Quartering – 5th July 2009
I took both dogs out today to practise quartering. It wasn’t easy as the spot I used was too narrow and the bracken on each side proved far more interesting than the bird-less grass in between. I wanted both dogs to cover the ground, respond to the turn whistle and drop when commanded. The area is full of dog walkers so I had to try to control the dogs often in the presence of distractions as you will see. Grace ran quite well, apart from an initial back cast, but her mind was on other things (and often this wasn’t me), Archie was full of the exuberence of youth and whilst he may not yet have worked out what he was meant to be doing responded pretty well and dropped to command despite a rather overweight lab looking to distract him. I am not looking for any serious quartering with Archie yet, following hand signals and just running across the breeze rather than into it is good enough (not stopping to graze on rabbit droppings would be a bonus too).

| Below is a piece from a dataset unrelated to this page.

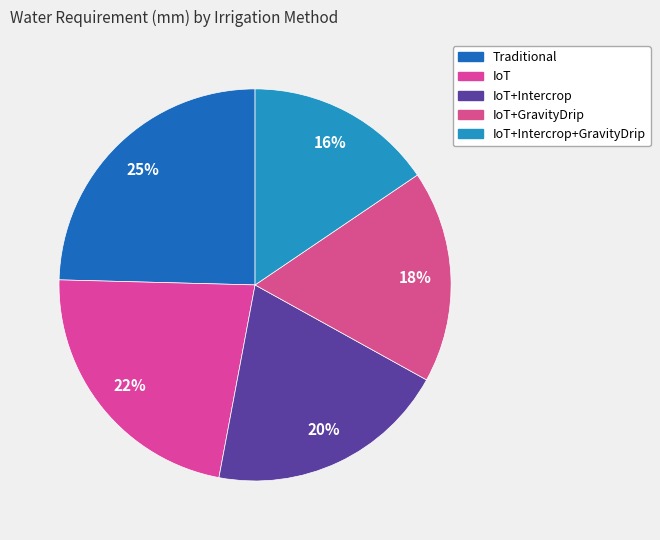

How many slices are in this pie chart?

5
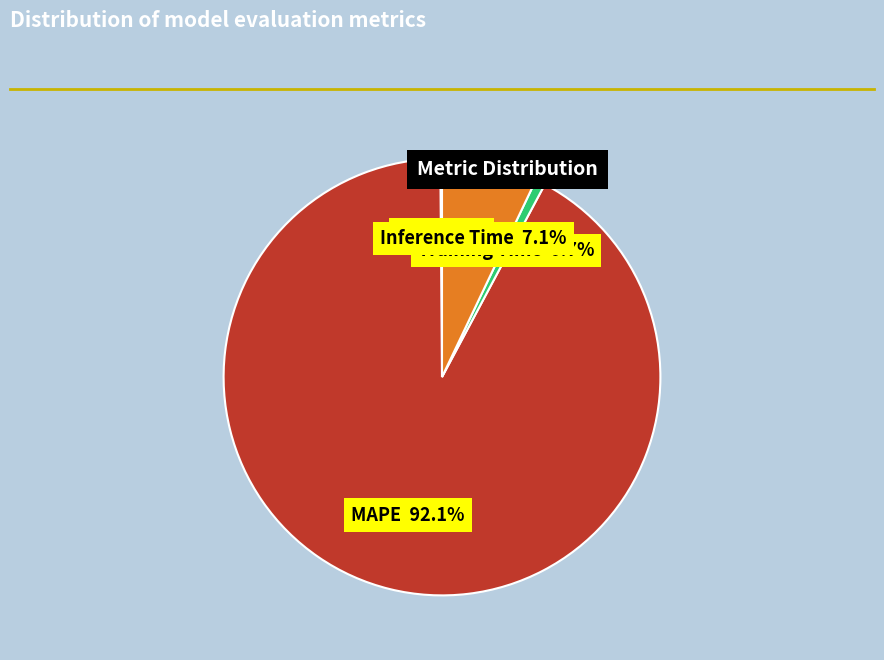

Does any single category account for the majority?

Yes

It is interesting, both dogs have different running styles.
July 5, 2009 at 10:00 pm
My compliments to the camerawoman! Just out of interest, was Archie getting tired? His hind action looked different to Grace’s, or so it seemed and I don’t know if it is caused by different conformation or just being a bit tired….
Hilary
July 5, 2009 at 10:19 pm
He was very tired by this point, actually choosing to drop infront of me without command soon after as if to say enough was enough!
I was lucky with the camerawoman…its not often that she chooses to come with me, preferring to make the most of my time training by shopping.
July 7, 2009 at 4:37 pm
Both dogs look tired to me but to train quartering in an area like this you wouldn’t want it any other way. I very seldom can manage to get a dog to quarter ground this narrow, in fact even considerably wider than yours, as they tend to get too far ahead. Since you were working on spoilt ground I don’t know that I would insist on the dog completing the cast ( even though eventually I would) when I got a turn around/back cast. If the dogs has turned I would send it out the otherside. Just because it’s such a contrived situation but that comment could be filed under nit picking. Tire them out by all means but DON’T bore them. Don’t forget your own comment misquoted from elsewhere that if you train a dog to quarter in a small field what you get is a dog capable of quartering a small field.
July 7, 2009 at 7:45 pm
Thanks Des, it often takes an observer to point out what should be obvious but isn’t. Both dogs were tired – it was warm and this exercise was at the end of the session. You are right about the width of the beat too. I won’t work in this area again, just hoped that it would remind Grace as to what quartering was all about. I did the same last year and as soon as we hit heather she was off. Archie is different though, and I take your point. He has yet to get on the wide open spaces so may see this narrow quartering as his purpose – I don’t want that at all. I had them both out in the forest today and I don’t think Archie even considers close working…although I have now found that I can turn him at 200 yards…out of necessity!